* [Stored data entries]
------------

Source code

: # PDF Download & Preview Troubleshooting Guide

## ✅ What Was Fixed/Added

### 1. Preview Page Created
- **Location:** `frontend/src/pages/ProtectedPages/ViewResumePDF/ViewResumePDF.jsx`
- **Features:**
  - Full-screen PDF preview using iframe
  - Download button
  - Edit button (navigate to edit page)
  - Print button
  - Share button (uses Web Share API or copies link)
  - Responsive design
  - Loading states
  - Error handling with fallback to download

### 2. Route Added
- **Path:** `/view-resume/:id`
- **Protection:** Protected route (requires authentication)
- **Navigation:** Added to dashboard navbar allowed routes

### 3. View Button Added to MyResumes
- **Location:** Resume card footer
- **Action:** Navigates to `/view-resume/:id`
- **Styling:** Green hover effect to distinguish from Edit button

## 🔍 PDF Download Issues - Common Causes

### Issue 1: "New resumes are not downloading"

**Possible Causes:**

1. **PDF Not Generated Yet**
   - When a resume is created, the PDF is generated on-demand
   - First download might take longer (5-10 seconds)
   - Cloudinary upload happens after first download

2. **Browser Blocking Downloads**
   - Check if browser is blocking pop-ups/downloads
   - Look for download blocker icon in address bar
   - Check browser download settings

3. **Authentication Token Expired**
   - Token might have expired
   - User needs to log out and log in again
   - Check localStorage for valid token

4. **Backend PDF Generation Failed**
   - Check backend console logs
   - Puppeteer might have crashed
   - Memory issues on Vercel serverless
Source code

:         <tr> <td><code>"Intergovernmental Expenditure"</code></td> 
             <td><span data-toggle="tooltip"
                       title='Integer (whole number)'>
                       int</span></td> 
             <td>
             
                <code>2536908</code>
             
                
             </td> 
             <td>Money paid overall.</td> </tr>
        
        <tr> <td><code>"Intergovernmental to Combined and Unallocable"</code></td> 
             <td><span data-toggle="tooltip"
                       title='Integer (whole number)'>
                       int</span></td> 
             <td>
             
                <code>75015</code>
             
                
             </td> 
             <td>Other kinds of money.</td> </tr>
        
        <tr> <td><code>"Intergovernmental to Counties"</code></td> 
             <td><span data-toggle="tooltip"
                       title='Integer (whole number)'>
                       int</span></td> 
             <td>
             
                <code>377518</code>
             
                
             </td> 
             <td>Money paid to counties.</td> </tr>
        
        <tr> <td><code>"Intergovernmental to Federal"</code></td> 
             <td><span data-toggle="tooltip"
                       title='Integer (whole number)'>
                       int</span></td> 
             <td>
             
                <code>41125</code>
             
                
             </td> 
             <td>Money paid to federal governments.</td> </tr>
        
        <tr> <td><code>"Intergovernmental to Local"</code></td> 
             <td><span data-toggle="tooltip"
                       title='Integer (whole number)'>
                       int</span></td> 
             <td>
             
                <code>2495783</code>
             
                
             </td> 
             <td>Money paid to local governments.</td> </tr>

------------

* [ABOUT THIS EXERCISE]
Please report how many lines in the records contain the string "might", and write nothing besides that number.

* [YOUR RESPONSE]
3